What Happens During a Pachymetry Test?
Corneal pachymetry can be determined via a quick and painless test using an instrument called a pachymeter.
Before the test, a numbing drop will be used to ensure your comfort. During the test, the small probe of the pachymeter will gently touch the surface of the cornea. The probe is able to use ultrasound waves to determine the thickness of the cornea. The test takes about 1 minute to measure both eyes.
Why is it Important to Measure Cornea Thickness?
Measuring cornea thickness – as well as tracking it over time – can help us diagnose and/or guide treatment for certain conditions.
One area it can be particularly helpful is in making a more accurate diagnosis of glaucoma. The thickness of your cornea can have an influence on the pressure measurements of the eye, and prolonged elevated pressure is capable of damaging the optic nerve. Knowing the thickness of your cornea can give us a clearer idea of what may be influencing your eye pressure readings, often making pachymetry an important part of overall glaucoma testing.

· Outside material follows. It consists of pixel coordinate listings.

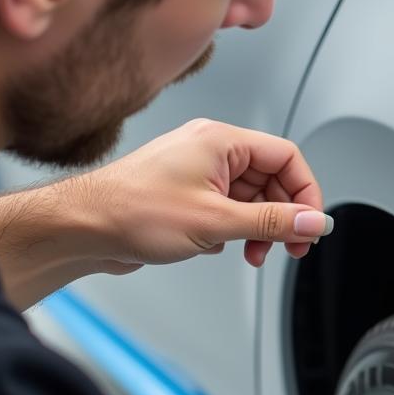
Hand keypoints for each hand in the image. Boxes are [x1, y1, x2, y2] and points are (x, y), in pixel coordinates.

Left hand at [80, 117, 331, 270]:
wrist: (80, 228)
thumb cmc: (130, 211)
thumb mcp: (216, 221)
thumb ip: (272, 222)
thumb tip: (312, 222)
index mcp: (221, 141)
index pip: (286, 158)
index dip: (306, 193)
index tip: (311, 224)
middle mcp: (212, 151)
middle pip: (272, 179)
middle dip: (283, 216)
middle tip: (290, 245)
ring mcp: (199, 172)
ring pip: (252, 198)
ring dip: (259, 228)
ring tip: (255, 252)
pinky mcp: (188, 194)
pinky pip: (229, 208)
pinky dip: (234, 230)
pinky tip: (220, 246)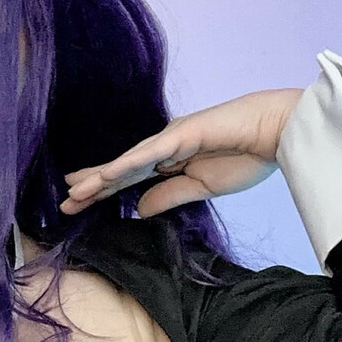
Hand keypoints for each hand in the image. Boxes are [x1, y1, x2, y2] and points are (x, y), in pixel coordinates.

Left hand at [60, 87, 304, 217]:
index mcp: (171, 160)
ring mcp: (171, 138)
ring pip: (127, 162)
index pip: (131, 178)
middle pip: (121, 169)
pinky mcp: (181, 134)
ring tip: (73, 193)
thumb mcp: (201, 188)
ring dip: (100, 178)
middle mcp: (165, 146)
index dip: (105, 191)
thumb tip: (137, 209)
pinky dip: (125, 166)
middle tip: (64, 200)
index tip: (80, 203)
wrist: (277, 132)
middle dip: (92, 185)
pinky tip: (104, 178)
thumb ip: (169, 196)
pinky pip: (147, 154)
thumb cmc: (248, 156)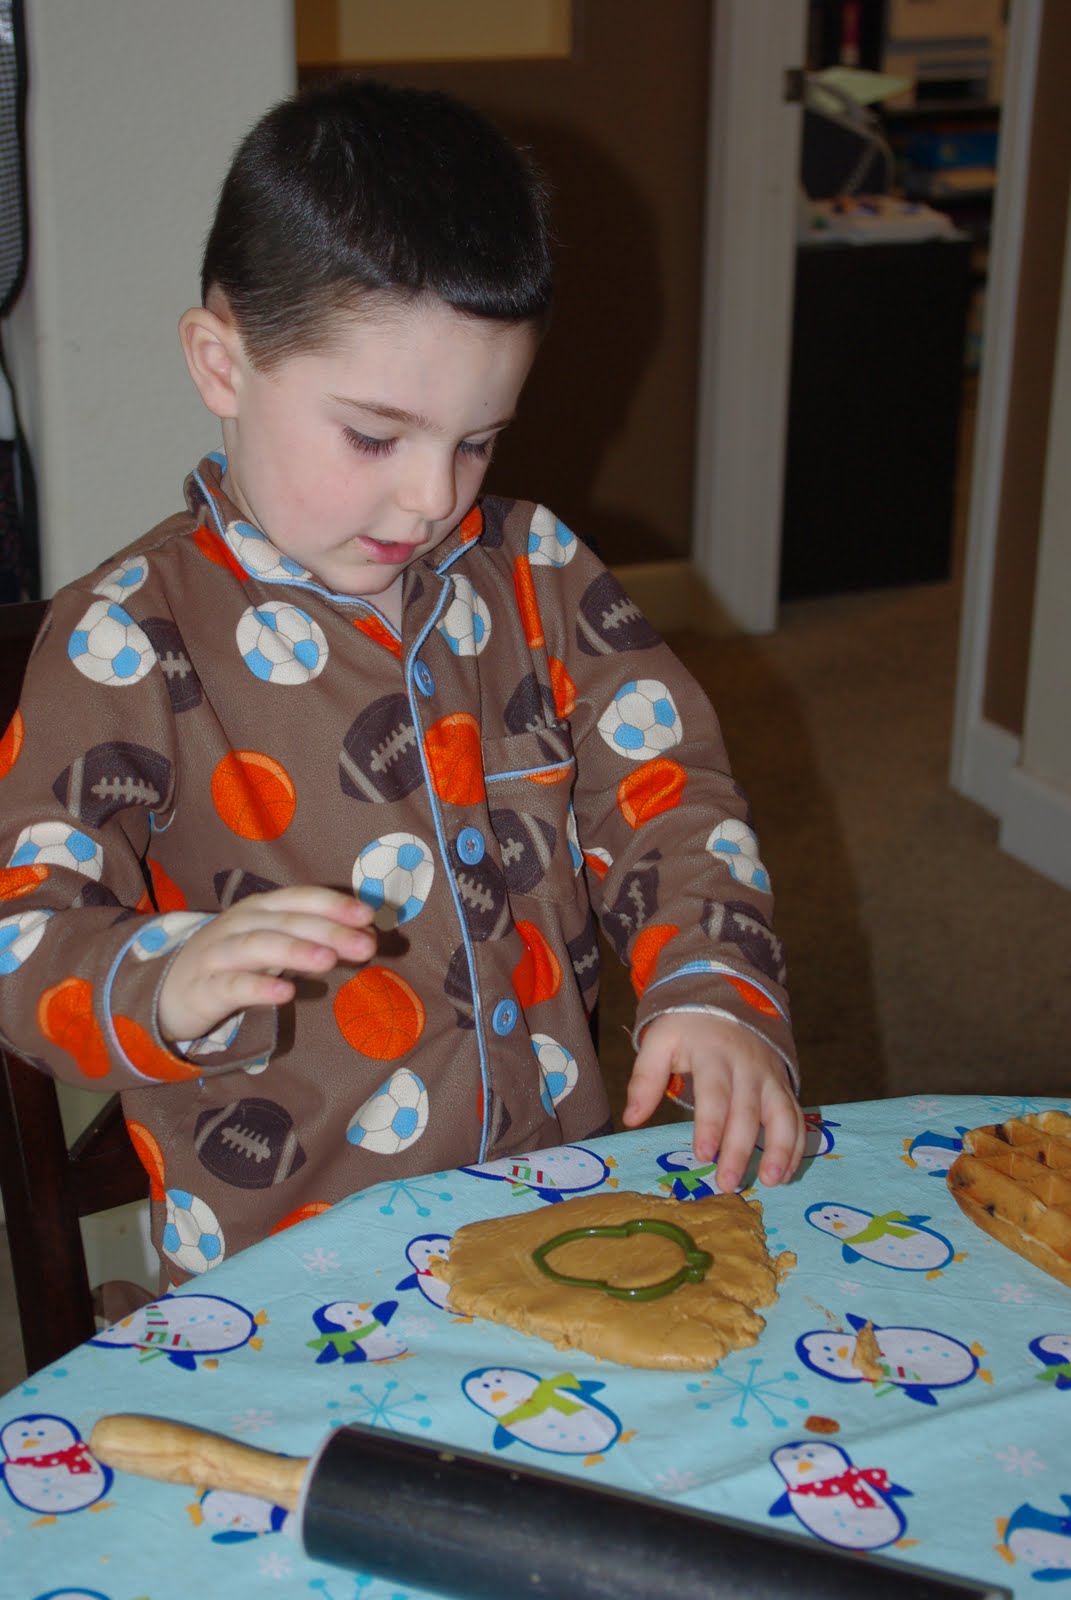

Corneal pachymetry can also help us determine whether a patient may be a good candidate for a LASIK procedure. Since the procedure involves reshaping the cornea, patients who have too thin of a cornea may risk vision damage if they undergo such a procedure.
We can also measure and track swelling in the cornea that can occur via injury or occasionally with the use of extended-wear contact lenses. If swelling is not receding, we may need to make changes to your treatment protocol or your use of corrective contact lenses.